→ Job item A: From the passage on securities fraud signs, reproduce the text that begins at the words "Knowing the common" and stops after "instructions or approval.".
→ Job item B: Turn the paragraph of the passage on securities fraud signs that begins "Knowing the common signs" into a list of the warning signs it gives.
→ Job item C: According to the passage on securities fraud signs, what should big losses prompt you to do?

Common Signs of Securities Fraud
It can be hard to determine that you've been the victim of investment or securities fraud before you lose your investment money. The market naturally fluctuates, which means that sometime you lose and sometime you win. However, big losses should raise a red flag and prompt you to investigate the situation. While it may be difficult to detect securities or investment fraud without the help of a professional, there are some common signs to watch out for.
Knowing the common signs of securities and investment fraud can help you avoid becoming a victim. If your broker doesn't return your phone calls or tells you to the view market news as entertainment, it could be a warning sign that a fraud is occurring. Other signs of fraud are paying capital gains taxes even though the account value is decreasing, losing money despite it being an "up" market, or if the majority of investments recommended by your broker are declining in value. It can also be a warning sign if your broker fails to disclose important information about an investment purchase or he or she begins trading in high risk and speculative investments without your instructions or approval.

→ Data for review:
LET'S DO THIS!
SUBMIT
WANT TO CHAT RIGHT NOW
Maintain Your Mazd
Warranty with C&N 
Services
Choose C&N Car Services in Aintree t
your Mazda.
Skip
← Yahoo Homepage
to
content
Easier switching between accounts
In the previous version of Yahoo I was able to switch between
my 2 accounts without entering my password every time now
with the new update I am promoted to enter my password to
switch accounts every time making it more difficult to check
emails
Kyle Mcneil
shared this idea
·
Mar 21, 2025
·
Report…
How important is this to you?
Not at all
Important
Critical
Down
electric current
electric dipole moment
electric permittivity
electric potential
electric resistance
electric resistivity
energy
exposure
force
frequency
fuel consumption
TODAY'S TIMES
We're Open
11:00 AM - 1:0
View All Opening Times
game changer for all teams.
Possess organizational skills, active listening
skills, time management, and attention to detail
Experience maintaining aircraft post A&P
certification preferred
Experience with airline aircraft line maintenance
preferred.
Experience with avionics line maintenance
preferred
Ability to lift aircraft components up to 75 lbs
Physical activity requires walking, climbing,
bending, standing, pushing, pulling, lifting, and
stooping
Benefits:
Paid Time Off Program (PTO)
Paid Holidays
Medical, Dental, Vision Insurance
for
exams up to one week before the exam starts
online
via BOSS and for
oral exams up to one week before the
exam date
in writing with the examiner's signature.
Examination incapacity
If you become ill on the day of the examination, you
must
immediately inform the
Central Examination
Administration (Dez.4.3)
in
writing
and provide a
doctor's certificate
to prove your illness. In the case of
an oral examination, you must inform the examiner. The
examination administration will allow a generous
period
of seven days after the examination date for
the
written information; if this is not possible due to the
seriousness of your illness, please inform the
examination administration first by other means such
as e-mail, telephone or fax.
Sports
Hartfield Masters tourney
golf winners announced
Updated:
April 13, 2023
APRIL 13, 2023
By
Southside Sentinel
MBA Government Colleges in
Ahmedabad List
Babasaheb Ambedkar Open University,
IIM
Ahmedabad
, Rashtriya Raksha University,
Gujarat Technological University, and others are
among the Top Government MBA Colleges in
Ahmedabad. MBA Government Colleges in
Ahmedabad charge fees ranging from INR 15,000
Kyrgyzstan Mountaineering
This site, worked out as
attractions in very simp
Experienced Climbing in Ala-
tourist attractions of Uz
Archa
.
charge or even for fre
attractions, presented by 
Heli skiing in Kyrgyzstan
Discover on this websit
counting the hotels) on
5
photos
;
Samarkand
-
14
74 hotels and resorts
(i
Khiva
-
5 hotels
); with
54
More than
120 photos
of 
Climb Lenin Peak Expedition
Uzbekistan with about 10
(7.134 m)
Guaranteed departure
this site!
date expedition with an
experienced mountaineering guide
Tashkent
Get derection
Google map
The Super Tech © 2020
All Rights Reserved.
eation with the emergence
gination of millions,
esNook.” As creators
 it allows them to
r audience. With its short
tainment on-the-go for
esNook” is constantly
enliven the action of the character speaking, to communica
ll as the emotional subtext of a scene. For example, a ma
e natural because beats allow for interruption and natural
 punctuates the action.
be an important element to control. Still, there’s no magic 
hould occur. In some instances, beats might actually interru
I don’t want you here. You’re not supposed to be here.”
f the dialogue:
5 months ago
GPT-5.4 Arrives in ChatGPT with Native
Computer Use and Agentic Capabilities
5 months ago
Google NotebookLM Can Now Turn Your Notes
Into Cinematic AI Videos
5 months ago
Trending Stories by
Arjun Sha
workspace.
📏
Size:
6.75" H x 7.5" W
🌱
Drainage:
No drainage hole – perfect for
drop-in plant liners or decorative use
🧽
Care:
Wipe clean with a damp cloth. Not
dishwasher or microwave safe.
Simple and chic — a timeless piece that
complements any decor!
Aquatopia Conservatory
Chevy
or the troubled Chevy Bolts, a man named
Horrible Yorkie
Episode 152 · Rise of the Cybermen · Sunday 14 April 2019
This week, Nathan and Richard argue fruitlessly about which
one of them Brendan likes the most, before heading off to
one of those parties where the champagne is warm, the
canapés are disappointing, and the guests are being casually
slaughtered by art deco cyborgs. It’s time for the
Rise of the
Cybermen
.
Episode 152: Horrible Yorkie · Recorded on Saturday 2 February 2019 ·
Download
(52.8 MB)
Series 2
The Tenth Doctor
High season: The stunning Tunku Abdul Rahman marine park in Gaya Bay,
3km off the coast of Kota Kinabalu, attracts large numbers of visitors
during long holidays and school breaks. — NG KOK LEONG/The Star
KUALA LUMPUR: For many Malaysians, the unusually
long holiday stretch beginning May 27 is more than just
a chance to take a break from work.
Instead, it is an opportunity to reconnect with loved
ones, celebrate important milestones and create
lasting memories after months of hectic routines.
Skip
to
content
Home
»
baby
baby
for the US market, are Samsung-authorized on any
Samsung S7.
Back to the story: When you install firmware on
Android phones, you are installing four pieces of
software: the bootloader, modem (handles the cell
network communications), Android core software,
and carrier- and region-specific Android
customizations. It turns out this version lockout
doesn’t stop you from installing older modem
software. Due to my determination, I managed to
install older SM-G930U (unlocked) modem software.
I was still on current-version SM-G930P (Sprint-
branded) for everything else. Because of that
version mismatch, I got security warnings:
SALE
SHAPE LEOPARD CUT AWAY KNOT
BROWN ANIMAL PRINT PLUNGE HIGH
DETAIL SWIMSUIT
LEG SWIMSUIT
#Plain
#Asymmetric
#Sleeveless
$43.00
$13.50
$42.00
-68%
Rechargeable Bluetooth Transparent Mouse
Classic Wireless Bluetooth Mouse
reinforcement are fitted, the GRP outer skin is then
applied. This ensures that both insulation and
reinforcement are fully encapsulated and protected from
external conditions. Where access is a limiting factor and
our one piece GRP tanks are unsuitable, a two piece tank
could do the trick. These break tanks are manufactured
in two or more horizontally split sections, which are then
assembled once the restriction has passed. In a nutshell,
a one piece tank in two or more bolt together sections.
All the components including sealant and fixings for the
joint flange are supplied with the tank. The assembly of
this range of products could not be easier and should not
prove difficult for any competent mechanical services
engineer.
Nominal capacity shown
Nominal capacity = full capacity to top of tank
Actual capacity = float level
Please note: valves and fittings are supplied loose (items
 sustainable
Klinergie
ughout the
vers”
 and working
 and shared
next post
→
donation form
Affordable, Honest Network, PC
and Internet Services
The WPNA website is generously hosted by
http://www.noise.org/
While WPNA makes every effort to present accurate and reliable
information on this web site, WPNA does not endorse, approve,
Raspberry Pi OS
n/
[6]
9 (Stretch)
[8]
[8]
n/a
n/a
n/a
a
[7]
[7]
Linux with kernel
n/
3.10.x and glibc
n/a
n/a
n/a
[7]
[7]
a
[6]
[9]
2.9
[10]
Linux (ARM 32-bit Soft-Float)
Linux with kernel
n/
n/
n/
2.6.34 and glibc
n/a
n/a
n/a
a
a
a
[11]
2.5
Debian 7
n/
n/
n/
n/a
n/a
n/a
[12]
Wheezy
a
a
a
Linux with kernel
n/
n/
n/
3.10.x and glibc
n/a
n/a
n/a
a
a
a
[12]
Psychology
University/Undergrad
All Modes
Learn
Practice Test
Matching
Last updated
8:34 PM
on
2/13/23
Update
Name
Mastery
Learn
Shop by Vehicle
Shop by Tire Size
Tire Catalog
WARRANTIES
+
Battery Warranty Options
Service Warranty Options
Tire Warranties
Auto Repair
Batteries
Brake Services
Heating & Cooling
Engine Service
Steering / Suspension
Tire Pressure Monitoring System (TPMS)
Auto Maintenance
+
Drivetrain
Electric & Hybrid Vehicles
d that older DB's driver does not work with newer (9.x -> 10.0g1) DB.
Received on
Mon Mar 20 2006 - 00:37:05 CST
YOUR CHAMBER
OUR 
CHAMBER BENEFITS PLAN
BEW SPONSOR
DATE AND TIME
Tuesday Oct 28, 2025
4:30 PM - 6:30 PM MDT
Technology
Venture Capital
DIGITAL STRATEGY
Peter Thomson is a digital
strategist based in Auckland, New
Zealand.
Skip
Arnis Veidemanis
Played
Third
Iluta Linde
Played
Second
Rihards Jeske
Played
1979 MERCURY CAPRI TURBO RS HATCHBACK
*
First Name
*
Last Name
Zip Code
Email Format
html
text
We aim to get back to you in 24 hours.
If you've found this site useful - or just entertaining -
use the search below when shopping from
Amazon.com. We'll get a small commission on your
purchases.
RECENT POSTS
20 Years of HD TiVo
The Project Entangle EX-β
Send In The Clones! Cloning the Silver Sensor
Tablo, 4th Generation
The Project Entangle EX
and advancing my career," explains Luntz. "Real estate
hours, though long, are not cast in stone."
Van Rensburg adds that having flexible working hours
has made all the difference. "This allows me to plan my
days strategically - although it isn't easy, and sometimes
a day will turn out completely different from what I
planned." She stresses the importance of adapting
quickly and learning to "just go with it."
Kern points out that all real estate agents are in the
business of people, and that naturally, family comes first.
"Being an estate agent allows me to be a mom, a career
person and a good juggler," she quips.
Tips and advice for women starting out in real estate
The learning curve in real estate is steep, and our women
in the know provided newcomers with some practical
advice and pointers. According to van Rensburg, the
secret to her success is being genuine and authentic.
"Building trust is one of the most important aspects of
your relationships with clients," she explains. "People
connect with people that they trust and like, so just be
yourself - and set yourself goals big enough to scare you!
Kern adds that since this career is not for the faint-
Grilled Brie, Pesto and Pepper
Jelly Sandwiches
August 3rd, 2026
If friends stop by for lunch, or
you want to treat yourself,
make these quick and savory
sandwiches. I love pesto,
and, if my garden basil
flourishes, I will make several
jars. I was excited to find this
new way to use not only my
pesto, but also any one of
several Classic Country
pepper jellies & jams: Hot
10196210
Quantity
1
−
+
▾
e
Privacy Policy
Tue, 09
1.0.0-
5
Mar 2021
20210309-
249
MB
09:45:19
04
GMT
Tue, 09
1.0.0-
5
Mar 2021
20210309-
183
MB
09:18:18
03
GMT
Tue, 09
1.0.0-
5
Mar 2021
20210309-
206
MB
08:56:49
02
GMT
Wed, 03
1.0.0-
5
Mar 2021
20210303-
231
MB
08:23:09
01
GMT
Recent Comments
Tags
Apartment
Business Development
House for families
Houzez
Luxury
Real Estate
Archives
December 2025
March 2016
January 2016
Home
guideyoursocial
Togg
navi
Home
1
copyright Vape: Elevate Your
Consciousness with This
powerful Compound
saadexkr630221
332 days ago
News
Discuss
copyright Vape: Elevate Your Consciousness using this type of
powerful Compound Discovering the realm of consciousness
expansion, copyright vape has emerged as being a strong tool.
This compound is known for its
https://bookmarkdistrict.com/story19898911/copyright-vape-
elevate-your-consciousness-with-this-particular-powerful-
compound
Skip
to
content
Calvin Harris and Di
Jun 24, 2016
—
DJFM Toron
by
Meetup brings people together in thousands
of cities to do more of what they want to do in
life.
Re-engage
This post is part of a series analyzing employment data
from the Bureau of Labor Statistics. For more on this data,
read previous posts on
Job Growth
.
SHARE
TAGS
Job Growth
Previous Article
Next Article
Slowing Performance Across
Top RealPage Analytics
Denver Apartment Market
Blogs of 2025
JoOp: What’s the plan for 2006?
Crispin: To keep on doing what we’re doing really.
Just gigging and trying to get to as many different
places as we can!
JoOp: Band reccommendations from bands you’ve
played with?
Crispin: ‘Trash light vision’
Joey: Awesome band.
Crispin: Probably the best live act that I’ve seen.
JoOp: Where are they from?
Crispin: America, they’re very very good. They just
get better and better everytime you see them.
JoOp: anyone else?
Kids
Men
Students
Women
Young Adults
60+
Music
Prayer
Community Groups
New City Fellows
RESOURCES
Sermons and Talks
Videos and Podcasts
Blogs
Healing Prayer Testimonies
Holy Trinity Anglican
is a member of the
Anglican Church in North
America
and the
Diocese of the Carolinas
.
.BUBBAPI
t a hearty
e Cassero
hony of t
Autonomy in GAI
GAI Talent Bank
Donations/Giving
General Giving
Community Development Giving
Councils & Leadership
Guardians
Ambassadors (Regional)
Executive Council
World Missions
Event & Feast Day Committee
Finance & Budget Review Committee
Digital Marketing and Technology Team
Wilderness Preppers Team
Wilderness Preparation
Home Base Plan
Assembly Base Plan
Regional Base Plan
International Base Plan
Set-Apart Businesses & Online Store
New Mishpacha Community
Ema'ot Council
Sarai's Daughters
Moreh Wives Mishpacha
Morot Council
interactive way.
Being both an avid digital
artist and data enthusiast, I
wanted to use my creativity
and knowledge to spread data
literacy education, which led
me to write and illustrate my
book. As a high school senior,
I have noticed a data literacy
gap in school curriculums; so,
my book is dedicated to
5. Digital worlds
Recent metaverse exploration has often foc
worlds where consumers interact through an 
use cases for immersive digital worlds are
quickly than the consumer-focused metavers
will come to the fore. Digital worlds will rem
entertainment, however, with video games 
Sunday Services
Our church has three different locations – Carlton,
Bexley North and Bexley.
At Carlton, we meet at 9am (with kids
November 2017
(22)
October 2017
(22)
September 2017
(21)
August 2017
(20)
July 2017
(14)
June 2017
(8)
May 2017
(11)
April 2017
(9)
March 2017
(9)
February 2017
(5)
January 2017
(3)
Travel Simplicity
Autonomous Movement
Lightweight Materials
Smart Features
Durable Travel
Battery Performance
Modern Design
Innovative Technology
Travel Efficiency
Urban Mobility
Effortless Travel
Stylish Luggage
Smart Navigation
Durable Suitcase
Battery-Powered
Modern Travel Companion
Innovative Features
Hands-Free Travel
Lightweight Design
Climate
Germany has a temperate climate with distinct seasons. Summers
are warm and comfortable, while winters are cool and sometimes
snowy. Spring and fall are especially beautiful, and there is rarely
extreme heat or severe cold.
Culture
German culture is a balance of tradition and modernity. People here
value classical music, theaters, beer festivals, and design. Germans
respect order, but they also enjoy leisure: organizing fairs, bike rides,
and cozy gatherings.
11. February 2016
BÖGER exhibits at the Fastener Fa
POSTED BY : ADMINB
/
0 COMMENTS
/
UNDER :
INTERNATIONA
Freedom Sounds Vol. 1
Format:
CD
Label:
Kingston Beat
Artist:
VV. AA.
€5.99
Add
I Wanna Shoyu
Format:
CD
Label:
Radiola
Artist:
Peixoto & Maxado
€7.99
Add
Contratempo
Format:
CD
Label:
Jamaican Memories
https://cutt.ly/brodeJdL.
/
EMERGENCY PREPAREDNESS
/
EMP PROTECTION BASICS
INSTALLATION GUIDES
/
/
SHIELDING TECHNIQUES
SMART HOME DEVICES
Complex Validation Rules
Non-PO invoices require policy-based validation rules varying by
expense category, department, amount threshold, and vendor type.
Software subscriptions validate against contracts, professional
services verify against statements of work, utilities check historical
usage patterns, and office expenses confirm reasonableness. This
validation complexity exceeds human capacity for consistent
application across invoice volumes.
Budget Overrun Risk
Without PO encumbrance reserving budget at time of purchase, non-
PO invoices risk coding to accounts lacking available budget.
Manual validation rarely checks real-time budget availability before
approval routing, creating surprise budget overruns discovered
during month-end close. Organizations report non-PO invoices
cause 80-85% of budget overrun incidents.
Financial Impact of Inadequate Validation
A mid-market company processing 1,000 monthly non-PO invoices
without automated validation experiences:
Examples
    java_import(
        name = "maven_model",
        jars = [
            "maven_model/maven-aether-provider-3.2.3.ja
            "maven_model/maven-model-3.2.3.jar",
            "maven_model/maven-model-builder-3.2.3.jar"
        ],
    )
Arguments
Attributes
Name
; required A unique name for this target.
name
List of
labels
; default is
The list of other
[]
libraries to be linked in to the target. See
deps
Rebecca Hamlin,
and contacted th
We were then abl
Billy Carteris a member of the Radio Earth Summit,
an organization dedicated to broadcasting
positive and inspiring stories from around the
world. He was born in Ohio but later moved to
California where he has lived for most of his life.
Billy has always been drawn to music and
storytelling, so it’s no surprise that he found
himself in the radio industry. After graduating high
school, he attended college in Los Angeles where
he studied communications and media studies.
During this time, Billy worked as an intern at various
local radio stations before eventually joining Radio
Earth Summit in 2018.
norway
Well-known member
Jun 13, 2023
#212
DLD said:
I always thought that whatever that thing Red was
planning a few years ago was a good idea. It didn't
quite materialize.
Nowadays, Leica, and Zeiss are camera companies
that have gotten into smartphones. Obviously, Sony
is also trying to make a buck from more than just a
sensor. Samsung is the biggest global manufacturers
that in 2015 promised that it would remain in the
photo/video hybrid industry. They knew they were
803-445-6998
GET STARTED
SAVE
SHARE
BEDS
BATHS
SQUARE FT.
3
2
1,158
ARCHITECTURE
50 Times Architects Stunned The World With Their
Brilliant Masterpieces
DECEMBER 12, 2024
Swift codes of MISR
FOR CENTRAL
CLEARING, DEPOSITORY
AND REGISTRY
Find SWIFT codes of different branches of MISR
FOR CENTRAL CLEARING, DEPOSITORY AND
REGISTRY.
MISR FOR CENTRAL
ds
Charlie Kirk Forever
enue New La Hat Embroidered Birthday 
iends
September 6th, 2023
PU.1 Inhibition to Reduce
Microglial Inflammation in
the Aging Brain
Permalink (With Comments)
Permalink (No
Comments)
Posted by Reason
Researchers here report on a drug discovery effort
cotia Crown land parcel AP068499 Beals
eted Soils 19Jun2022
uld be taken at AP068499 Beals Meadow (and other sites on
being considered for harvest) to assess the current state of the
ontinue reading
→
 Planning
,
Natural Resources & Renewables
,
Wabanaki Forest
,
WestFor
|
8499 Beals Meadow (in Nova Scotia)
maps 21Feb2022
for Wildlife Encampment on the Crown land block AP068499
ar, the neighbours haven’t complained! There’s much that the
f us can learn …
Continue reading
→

→ Task solution A:
Knowing the common signs of securities and investment fraud can help you avoid becoming a victim. If your broker doesn't return your phone calls or tells you to the view market news as entertainment, it could be a warning sign that a fraud is occurring. Other signs of fraud are paying capital gains taxes even though the account value is decreasing, losing money despite it being an "up" market, or if the majority of investments recommended by your broker are declining in value. It can also be a warning sign if your broker fails to disclose important information about an investment purchase or he or she begins trading in high risk and speculative investments without your instructions or approval.

→ Task solution B:
Warning signs of securities and investment fraud:
- Your broker doesn't return your phone calls.
- Your broker tells you to view market news as entertainment.
- You pay capital gains taxes even though the account value is decreasing.
- You lose money in an "up" market.
- Most investments your broker recommends are declining in value.
- Your broker fails to disclose important information about an investment purchase.
- Your broker begins trading in high-risk, speculative investments without your instructions or approval.

→ Task solution C: Investigate the situation.